Direction: Find the line that contains "through a 30" and print it and every line after it, exactly, please.

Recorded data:

*****

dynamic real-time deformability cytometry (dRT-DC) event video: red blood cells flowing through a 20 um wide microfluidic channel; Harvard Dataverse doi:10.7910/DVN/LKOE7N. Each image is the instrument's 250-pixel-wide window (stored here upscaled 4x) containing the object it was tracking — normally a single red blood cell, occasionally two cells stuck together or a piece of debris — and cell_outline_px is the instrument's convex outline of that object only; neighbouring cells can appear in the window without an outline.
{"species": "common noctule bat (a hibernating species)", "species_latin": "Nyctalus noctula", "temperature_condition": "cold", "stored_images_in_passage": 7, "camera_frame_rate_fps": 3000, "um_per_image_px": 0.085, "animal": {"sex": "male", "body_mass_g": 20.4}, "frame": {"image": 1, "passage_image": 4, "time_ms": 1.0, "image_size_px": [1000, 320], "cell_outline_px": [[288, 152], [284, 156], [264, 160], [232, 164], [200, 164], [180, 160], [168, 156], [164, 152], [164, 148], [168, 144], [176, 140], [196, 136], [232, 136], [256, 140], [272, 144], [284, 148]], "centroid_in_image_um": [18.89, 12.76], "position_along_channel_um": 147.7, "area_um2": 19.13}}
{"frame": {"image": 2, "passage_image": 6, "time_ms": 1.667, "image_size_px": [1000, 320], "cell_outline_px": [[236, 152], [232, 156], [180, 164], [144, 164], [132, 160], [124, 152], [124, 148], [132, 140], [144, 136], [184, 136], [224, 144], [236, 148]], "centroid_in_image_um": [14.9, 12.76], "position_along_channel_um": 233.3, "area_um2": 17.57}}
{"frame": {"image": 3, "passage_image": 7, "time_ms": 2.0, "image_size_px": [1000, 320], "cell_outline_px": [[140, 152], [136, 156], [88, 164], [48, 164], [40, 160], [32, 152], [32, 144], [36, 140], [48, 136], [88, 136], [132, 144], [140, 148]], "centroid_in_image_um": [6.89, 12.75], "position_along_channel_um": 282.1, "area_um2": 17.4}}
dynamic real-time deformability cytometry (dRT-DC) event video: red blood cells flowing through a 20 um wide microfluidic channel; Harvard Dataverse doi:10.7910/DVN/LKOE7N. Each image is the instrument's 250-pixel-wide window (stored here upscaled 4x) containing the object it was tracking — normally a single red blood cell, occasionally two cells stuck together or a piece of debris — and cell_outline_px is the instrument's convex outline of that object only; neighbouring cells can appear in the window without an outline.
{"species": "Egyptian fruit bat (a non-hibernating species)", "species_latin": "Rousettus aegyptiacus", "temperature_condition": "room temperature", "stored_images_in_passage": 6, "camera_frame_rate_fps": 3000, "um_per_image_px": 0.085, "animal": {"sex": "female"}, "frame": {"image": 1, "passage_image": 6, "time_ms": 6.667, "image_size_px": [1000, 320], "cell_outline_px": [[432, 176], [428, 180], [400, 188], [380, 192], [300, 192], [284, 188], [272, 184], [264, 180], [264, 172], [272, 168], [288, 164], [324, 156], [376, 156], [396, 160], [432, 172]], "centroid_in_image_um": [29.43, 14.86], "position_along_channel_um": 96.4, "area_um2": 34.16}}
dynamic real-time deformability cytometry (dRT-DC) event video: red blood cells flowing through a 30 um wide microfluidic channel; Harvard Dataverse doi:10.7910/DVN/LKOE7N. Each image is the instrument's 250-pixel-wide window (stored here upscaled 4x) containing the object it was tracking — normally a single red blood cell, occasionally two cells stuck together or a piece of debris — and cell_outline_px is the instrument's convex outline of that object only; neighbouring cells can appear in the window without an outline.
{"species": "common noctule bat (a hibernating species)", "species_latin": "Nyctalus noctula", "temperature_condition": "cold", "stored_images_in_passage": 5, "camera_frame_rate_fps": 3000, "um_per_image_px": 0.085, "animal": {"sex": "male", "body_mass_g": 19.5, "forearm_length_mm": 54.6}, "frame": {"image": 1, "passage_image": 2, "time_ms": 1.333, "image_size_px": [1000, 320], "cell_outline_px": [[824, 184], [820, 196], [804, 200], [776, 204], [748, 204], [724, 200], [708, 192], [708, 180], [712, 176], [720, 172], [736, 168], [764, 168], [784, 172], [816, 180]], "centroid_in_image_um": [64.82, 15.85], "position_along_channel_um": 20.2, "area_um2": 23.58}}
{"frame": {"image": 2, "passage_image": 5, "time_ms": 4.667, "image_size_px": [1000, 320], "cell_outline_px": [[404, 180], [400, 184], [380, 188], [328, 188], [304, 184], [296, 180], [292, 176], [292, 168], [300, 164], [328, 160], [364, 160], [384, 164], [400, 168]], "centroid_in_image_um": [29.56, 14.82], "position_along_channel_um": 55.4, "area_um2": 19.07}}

*****

Exercise solution:
dynamic real-time deformability cytometry (dRT-DC) event video: red blood cells flowing through a 30 um wide microfluidic channel; Harvard Dataverse doi:10.7910/DVN/LKOE7N. Each image is the instrument's 250-pixel-wide window (stored here upscaled 4x) containing the object it was tracking — normally a single red blood cell, occasionally two cells stuck together or a piece of debris — and cell_outline_px is the instrument's convex outline of that object only; neighbouring cells can appear in the window without an outline.
{"species": "common noctule bat (a hibernating species)", "species_latin": "Nyctalus noctula", "temperature_condition": "cold", "stored_images_in_passage": 5, "camera_frame_rate_fps": 3000, "um_per_image_px": 0.085, "animal": {"sex": "male", "body_mass_g": 19.5, "forearm_length_mm": 54.6}, "frame": {"image": 1, "passage_image": 2, "time_ms": 1.333, "image_size_px": [1000, 320], "cell_outline_px": [[824, 184], [820, 196], [804, 200], [776, 204], [748, 204], [724, 200], [708, 192], [708, 180], [712, 176], [720, 172], [736, 168], [764, 168], [784, 172], [816, 180]], "centroid_in_image_um": [64.82, 15.85], "position_along_channel_um": 20.2, "area_um2": 23.58}}
{"frame": {"image": 2, "passage_image": 5, "time_ms": 4.667, "image_size_px": [1000, 320], "cell_outline_px": [[404, 180], [400, 184], [380, 188], [328, 188], [304, 184], [296, 180], [292, 176], [292, 168], [300, 164], [328, 160], [364, 160], [384, 164], [400, 168]], "centroid_in_image_um": [29.56, 14.82], "position_along_channel_um": 55.4, "area_um2": 19.07}}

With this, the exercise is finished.